Nokia has recently released the Lumia 900 which is the WP7 flagship model at a great price. I had some time to play with it and overall the hardware looks and feels solid. However, I have a few complaints such as no memory card slot, no battery replacement, or the ability to change the Sim card without some sort of tool. On the software front, the OS has not changed much since I sold my Samsung Focus last year.

Windows Phone 7 has been in the market more than a year and has failed to steal the spotlight from Android and iPhone. To most power users, it still does not feel like a smart phone but more like an improvement from a feature phone. I am going to list several things I wish WP7 had but will probably not materialize until WP8 during the 2012 holiday season and very likely will never be on a Lumia 900.

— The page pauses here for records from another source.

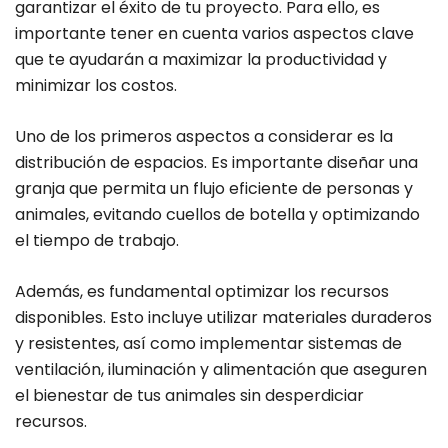
garantizar el éxito de tu proyecto. Para ello, es
importante tener en cuenta varios aspectos clave
que te ayudarán a maximizar la productividad y
minimizar los costos.
Uno de los primeros aspectos a considerar es la
distribución de espacios. Es importante diseñar una
granja que permita un flujo eficiente de personas y
animales, evitando cuellos de botella y optimizando
el tiempo de trabajo.
Además, es fundamental optimizar los recursos
disponibles. Esto incluye utilizar materiales duraderos
y resistentes, así como implementar sistemas de
ventilación, iluminación y alimentación que aseguren
el bienestar de tus animales sin desperdiciar
recursos.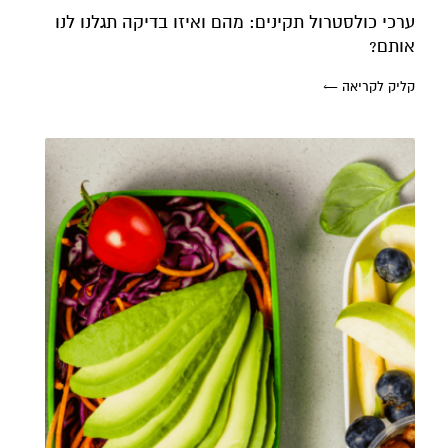
ערכי כולסטרול תקינים: מהם ואיזו בדיקה תגלנו לנו
אותם?
קליק לקריאה ←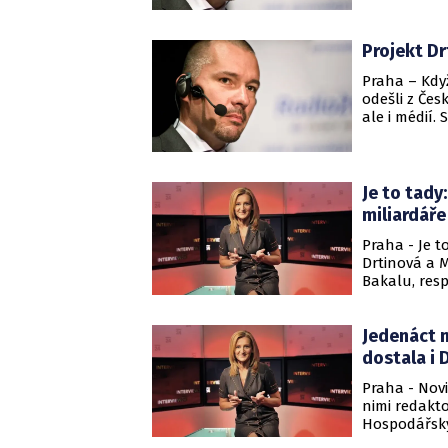
Projekt Dr
Praha – Když
odešli z Čes
ale i médií. 
nemá obdoby.
Je to tady
miliardáře
Praha - Je t
Drtinová a 
Bakalu, res
Jedenáct n
dostala i 
Praha - Novi
nimi redakto
Hospodářskýc
celkem 400 p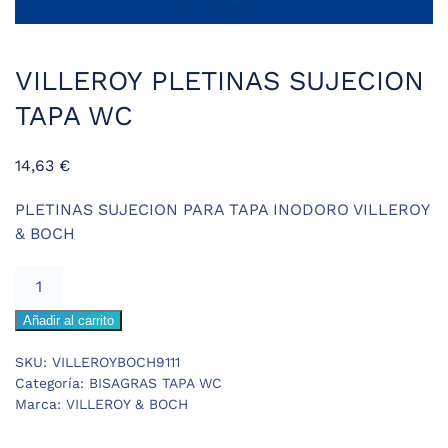
VILLEROY PLETINAS SUJECION
TAPA WC
14,63
€
PLETINAS SUJECION PARA TAPA INODORO VILLEROY
& BOCH
VILLEROY
PLETINAS
Añadir al carrito
SUJECION
TAPA
SKU:
VILLEROYBOCH9111
WC
Categoría:
BISAGRAS TAPA WC
cantidad
Marca:
VILLEROY & BOCH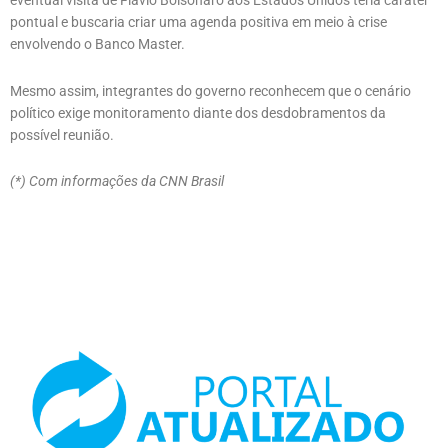
eventual visita de Flávio Bolsonaro aos Estados Unidos teria caráter
pontual e buscaria criar uma agenda positiva em meio à crise
envolvendo o Banco Master.
Mesmo assim, integrantes do governo reconhecem que o cenário
político exige monitoramento diante dos desdobramentos da
possível reunião.
(*) Com informações da CNN Brasil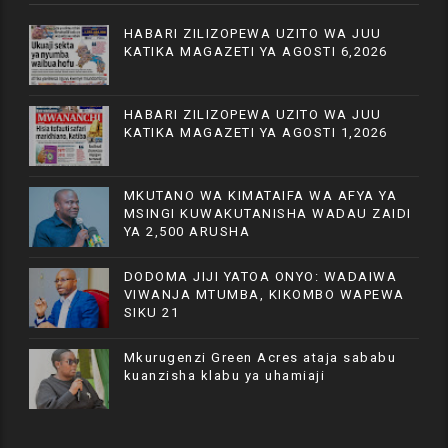
HABARI ZILIZOPEWA UZITO WA JUU
KATIKA MAGAZETI YA AGOSTI 6,2026
HABARI ZILIZOPEWA UZITO WA JUU
KATIKA MAGAZETI YA AGOSTI 1,2026
MKUTANO WA KIMATAIFA WA AFYA YA
MSINGI KUWAKUTANISHA WADAU ZAIDI
YA 2,500 ARUSHA
DODOMA JIJI YATOA ONYO: WADAIWA
VIWANJA MTUMBA, KIKOMBO WAPEWA
SIKU 21
Mkurugenzi Green Acres ataja sababu
kuanzisha klabu ya uhamiaji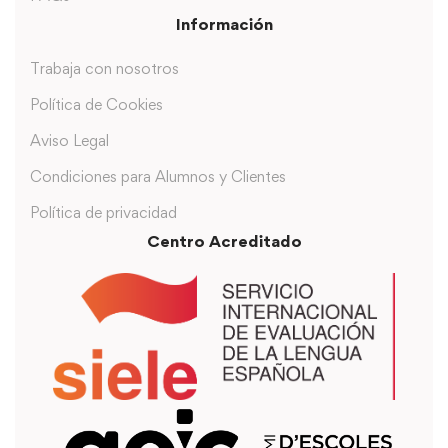
Información
Trabaja con nosotros
Política de Cookies
Aviso Legal
Condiciones para Alumnos y Clientes
Política de privacidad
Centro Acreditado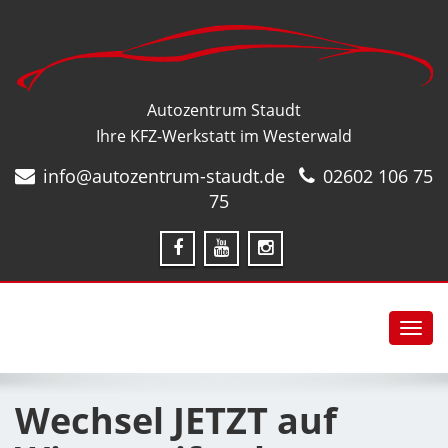
Autozentrum Staudt
Ihre KFZ-Werkstatt im Westerwald
info@autozentrum-staudt.de
02602 106 75
75
Toggl
navig
Wechsel JETZT auf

  1. Microsoft is pushing the cloud everywhere and WP7 is not the exception. You got 20GB available in your SkyDrive. Therefore, they decided to drop support for memory card slots. If it is up to Microsoft you are pretty much stuck with whatever memory came with your phone. The Samsung Focus came with an option to install one but it required formatting the phone and you would never be able to take it out without having to reformat.  With Micro SD card prices constantly going down and increasing in size, it makes me sad that WP7 does not have this option.
  2. This one is probably more for Audiophiles but it is not possible to store music in Lossless formats on a WP7 phone. On my Zune HD, I was able to store WMA Lossless songs. However, WP7 devices will downconvert your music files to a WMA Lossy codec when trying to copy Lossless files to it. Again, this is probably a space concern. Maybe they don’t want you downloading big files from the cloud. iPhones let you use ALAC and Androids and Blackberries will even let you play FLAC files.
  3. I have several work and personal email accounts. WP7 does a great job of integrating your social accounts in one place (LinkedIn, Facebook, Twitter). However, you cannot read all your email accounts in one place. You have to navigate away from an email account to another one and so on. So you end up putting them all nearby in your live tiles and reading separate notifications for how many emails have not been read in each tile. You can only have 8 tiles at a time on the screen so it fills up quickly and there is a lot of scrolling up and down.
  4. No Bluetooth API available for developers. There are several features your developers can implement when they have access to Bluetooth on your device. It particularly annoys me that Endomondo is not able to pair my Bluetooth heart rate monitor to a WP7 device for this reason.
  5. It would be very nice to have a physical keyboard option. Even though iPhones have not had any issues with their phone taking a big chunk of the marketplace in the US, it would be nice to have another option  with physical keyboards other than Motorola Droids and Blackberries.
  6. Not having real multitasking gets annoying very quickly. I used to accidentally hit the back key while playing Angry Birds on my Samsung Focus which meant the app had to start over. You can play your MP3s in the background while doing other things but that’s about it. Messaging apps such as Kik, GroupMe, and WhatsApp suffer a lot from this. They feel buggy due to the lack of having a real process running the background pushing notification messages to the user. You cannot listen to Pandora while checking how far you are into your workout target and tweeting about it. Not only because there is no real multitasking but there is no Pandora for WP7.

Now, don’t get me wrong. Windows Phone 7 has great potential and it is easy to write apps for. But, it is time for that potential to show and move up to the big leagues. They need to bring their A-game to compete in this tough market. Windows Phone 8 needs to add features available in other platforms and more. In this day and age, they cannot release another OS without copy and past like they did with WP7.